5333 private links
u/ABC_AlwaysBeCoding (OP)
....
A few days in I started to see some unexplained panics/freezes. Some Steam games would fail validation... Something was wrong. I ran btrfsck and... it reported problems. I couldn't repair them without booting off another disk so I found my Manjaro USB key I made and booted off that again and attempted to --repair the btrfs drive.
FAIL. It was unable to do it. Unrecoverable errors. The partition was basically hosed! WTF? Luckily I only had "game data" on it and it was all synced with the cloud!
Initially I blamed BTRFS. I was mad. I had heard Ubuntu 19.10 now has experimental ZFS-on-root support out of the box. I was intrigued. I said "fuck it", made an installer key and wiped my disk and ran with it.
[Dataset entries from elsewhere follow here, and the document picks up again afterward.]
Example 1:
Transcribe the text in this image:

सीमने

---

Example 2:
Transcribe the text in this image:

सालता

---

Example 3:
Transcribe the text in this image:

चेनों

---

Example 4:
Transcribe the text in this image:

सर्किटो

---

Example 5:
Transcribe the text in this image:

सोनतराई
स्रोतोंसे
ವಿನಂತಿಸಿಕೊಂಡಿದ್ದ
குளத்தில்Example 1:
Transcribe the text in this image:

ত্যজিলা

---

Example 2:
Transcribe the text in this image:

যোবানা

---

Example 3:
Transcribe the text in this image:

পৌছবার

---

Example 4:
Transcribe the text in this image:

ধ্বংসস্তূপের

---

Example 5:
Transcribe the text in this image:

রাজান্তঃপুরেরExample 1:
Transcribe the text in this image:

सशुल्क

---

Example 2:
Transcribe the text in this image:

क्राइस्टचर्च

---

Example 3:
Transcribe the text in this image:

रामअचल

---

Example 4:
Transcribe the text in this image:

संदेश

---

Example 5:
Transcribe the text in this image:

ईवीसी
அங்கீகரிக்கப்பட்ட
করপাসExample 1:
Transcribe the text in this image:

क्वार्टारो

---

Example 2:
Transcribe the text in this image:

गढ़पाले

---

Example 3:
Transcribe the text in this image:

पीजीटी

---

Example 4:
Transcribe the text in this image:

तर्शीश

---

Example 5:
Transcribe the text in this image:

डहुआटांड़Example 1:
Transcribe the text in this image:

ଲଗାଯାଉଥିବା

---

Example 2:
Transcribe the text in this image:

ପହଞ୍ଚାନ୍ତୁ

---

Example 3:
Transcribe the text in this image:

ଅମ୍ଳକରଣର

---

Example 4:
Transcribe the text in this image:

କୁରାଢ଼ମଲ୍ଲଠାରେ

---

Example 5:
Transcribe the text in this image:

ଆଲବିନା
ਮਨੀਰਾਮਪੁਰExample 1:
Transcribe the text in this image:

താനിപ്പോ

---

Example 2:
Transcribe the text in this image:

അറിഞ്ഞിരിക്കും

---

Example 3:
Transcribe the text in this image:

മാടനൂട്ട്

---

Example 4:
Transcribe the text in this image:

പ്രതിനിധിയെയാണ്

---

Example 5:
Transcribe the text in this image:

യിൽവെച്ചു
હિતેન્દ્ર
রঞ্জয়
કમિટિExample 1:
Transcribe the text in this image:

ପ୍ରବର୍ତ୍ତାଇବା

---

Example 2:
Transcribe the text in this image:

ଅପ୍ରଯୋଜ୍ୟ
Things went fine until... I was installing some big game and... things just stopped. But not like "hang" stopped, I could still move windows around and keyboard input still appeared on the screen, which told me the CPU and GPU weren't the cause... fuck, it's something with the drive. It only cleared on reboot. I was afraid my data or filesystem got corrupt... turns out the former did not happen and the latter is virtually impossible with ZFS (yessss), so I tried again. Again, under heavy usage things eventually just froze. I kept trying different things now that I could duplicate it. I had the idea of forcing heavy activity via manually triggering a scrub and then watch zpool status in another window.
And then sonofabitch, I finally saw it. The drive that had just reported as ONLINE during the scrub, suddenly reported "SUSPENDED: One or more devices are faulted in response to IO failures." zpool clear did not clear it. But now I KNEW it was a drive (or enclosure, or cable, or mobo) issue. I immediately suspected the drive cable (as one does, who has been doing this sort of thing for a while), finally found another USB-A 3.1 to USB-C cable from Plugable that looked solidly built, and substituted it.
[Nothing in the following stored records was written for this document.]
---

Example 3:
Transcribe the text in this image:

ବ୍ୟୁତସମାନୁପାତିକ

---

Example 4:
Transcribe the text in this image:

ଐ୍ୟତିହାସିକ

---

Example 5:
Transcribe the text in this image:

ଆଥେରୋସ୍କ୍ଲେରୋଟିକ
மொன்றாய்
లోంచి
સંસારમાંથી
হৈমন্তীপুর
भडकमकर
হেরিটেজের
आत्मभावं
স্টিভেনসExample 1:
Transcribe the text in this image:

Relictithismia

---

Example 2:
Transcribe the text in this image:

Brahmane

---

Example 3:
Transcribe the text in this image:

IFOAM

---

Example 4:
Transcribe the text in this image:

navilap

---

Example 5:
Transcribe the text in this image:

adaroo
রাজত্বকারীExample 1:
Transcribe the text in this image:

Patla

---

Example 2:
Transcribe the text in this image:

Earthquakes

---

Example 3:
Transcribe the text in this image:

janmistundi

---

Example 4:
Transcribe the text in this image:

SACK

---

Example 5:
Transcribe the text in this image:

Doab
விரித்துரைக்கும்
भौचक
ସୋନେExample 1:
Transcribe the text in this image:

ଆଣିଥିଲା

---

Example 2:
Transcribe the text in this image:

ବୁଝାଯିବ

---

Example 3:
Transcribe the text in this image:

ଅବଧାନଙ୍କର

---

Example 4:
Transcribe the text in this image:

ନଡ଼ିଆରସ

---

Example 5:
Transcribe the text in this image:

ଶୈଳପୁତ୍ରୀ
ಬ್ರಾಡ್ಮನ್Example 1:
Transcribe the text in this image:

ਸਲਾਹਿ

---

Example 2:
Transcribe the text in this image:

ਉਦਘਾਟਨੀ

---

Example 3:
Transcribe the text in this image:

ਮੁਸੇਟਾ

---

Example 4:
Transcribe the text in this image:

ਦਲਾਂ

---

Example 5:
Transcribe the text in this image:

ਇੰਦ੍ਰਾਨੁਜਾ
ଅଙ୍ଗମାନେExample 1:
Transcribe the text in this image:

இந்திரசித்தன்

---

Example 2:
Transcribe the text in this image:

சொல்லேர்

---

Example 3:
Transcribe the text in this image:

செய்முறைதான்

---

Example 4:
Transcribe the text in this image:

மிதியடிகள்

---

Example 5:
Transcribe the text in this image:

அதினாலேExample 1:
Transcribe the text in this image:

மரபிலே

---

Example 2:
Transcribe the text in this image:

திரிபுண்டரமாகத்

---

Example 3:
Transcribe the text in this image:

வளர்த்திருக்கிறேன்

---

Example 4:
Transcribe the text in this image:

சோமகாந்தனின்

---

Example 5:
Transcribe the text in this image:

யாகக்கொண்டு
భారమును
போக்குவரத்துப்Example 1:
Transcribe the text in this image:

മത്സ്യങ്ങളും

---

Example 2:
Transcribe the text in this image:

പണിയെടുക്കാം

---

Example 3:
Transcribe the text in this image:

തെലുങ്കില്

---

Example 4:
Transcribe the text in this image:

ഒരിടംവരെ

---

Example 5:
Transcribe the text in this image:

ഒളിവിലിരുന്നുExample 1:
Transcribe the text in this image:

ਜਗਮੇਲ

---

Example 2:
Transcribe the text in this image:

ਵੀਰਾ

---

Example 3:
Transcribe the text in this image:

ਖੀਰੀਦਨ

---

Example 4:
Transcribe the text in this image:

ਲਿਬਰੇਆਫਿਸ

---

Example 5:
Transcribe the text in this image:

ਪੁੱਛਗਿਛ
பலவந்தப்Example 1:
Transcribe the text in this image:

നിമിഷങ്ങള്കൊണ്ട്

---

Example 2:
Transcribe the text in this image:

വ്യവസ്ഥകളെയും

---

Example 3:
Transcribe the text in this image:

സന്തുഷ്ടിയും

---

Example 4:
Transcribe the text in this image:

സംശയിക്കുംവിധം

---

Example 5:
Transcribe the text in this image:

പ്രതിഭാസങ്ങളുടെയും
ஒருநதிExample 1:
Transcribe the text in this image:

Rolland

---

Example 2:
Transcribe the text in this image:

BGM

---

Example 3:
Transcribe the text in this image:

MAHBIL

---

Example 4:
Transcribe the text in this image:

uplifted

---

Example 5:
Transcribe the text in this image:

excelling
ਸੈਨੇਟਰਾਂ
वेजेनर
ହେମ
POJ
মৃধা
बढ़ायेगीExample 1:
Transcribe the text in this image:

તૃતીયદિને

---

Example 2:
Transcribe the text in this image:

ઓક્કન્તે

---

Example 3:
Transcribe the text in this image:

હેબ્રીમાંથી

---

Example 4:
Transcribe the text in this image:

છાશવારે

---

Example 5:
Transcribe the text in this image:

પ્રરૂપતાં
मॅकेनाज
BOOM. ALL PROBLEMS WENT AWAY.
So OK, the enclosure guys (really cool enclosure, btw) sent me a bad cable with it. It happens. But...
SOLD... on ZFS. //
u/atemu12
The things btrfs check
reported might've been benign warnings, false positives and/or fixed on mount.
--repair the btrfs drive.
RTFM
Warning
Do not use --repair unless you are advised to do so by a developer or an experienced user, and then only after having accepted that no fsck successfully repair all types of filesystem corruption. Eg. some other software or hardware bugs can fatally damage a volume.
Not reading the manual results in:
Unrecoverable errors. The partition was basically hosed! //
u/ABC_AlwaysBeCoding (OP)
Fair enough. Thing is, --repair may be dangerous but it seems to be impossible to corrupt a ZFS filesystem because there isn't even a way to run any sort of --repair short of a resilvering/scrub. But yeah, I was inexperienced with both of these filesystems, as you can tell.
Btrfs will try to continue regardless of error
This is absolutely the wrong strategy. Once corruption starts, it usually spreads. I think ZFS does the right thing here, even if it is inconvenient (and to be fair, if I had a mirror, it probably would have just continued as well... I think? Maybe I'll keep the bad cable to do resilience testing).
BTRFS basically uses the Golang strategy (ignore errors, be squishy and nondeterministic, just keep going), ZFS uses the Erlang/Elixir strategy (fail fast, fail hard, be brittle and deterministic, restart cleanly) and I am most definitely in the latter camp based on 20+ years in the industry getting paid to program while doing sysadmin for fun or necessity.